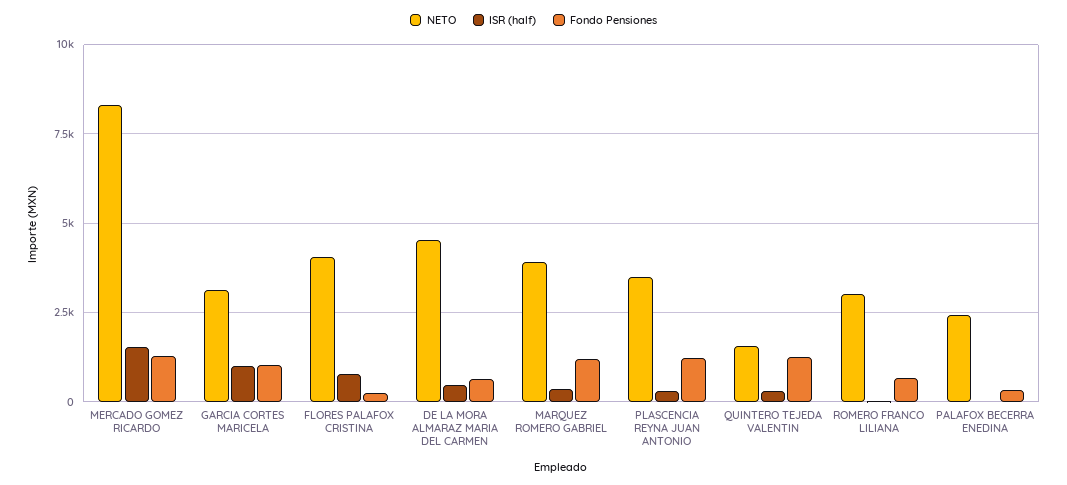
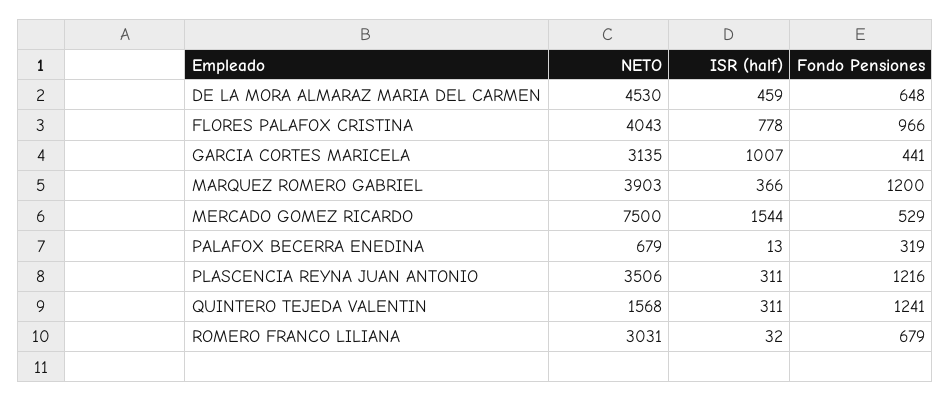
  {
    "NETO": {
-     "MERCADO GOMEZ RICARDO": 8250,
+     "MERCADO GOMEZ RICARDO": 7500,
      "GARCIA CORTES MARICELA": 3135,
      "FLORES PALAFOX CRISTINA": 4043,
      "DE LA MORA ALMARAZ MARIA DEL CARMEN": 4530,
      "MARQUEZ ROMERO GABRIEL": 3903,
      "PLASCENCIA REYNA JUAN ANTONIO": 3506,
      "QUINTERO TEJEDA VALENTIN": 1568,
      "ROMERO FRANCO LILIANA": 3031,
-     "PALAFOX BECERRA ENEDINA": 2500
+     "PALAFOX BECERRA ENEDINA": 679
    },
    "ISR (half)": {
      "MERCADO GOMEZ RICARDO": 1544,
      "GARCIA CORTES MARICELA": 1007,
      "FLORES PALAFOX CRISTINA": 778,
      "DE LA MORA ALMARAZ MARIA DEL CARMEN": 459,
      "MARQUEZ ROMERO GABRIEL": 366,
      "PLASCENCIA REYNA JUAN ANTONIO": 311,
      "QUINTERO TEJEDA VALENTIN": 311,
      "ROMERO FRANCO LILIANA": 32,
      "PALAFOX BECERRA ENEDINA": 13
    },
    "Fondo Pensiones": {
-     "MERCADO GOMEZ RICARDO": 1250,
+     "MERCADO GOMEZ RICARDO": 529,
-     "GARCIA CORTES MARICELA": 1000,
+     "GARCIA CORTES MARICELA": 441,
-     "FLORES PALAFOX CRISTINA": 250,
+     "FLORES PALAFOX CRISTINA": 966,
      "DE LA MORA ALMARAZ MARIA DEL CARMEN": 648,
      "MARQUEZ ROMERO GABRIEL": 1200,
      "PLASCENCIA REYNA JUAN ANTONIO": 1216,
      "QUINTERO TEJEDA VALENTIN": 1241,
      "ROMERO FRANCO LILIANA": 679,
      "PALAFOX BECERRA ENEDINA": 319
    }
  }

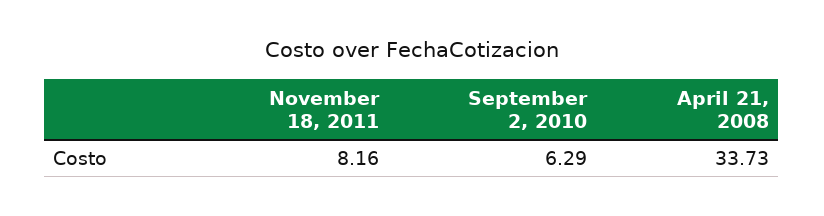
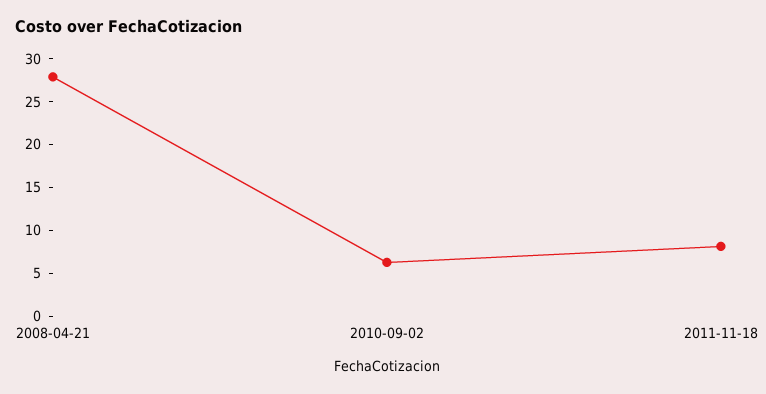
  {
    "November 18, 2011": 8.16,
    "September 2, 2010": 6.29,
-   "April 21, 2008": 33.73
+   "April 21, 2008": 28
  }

————

*Exercise objective*. Please repeat all of the data exactly, excluding images.

*Result of this exercise*.
  {
    "NETO": {
-     "MERCADO GOMEZ RICARDO": 8250,
+     "MERCADO GOMEZ RICARDO": 7500,
      "GARCIA CORTES MARICELA": 3135,
      "FLORES PALAFOX CRISTINA": 4043,
      "DE LA MORA ALMARAZ MARIA DEL CARMEN": 4530,
      "MARQUEZ ROMERO GABRIEL": 3903,
      "PLASCENCIA REYNA JUAN ANTONIO": 3506,
      "QUINTERO TEJEDA VALENTIN": 1568,
      "ROMERO FRANCO LILIANA": 3031,
-     "PALAFOX BECERRA ENEDINA": 2500
+     "PALAFOX BECERRA ENEDINA": 679
    },
    "ISR (half)": {
      "MERCADO GOMEZ RICARDO": 1544,
      "GARCIA CORTES MARICELA": 1007,
      "FLORES PALAFOX CRISTINA": 778,
      "DE LA MORA ALMARAZ MARIA DEL CARMEN": 459,
      "MARQUEZ ROMERO GABRIEL": 366,
      "PLASCENCIA REYNA JUAN ANTONIO": 311,
      "QUINTERO TEJEDA VALENTIN": 311,
      "ROMERO FRANCO LILIANA": 32,
      "PALAFOX BECERRA ENEDINA": 13
    },
    "Fondo Pensiones": {
-     "MERCADO GOMEZ RICARDO": 1250,
+     "MERCADO GOMEZ RICARDO": 529,
-     "GARCIA CORTES MARICELA": 1000,
+     "GARCIA CORTES MARICELA": 441,
-     "FLORES PALAFOX CRISTINA": 250,
+     "FLORES PALAFOX CRISTINA": 966,
      "DE LA MORA ALMARAZ MARIA DEL CARMEN": 648,
      "MARQUEZ ROMERO GABRIEL": 1200,
      "PLASCENCIA REYNA JUAN ANTONIO": 1216,
      "QUINTERO TEJEDA VALENTIN": 1241,
      "ROMERO FRANCO LILIANA": 679,
      "PALAFOX BECERRA ENEDINA": 319
    }
  }

  {
    "November 18, 2011": 8.16,
    "September 2, 2010": 6.29,
-   "April 21, 2008": 33.73
+   "April 21, 2008": 28
  }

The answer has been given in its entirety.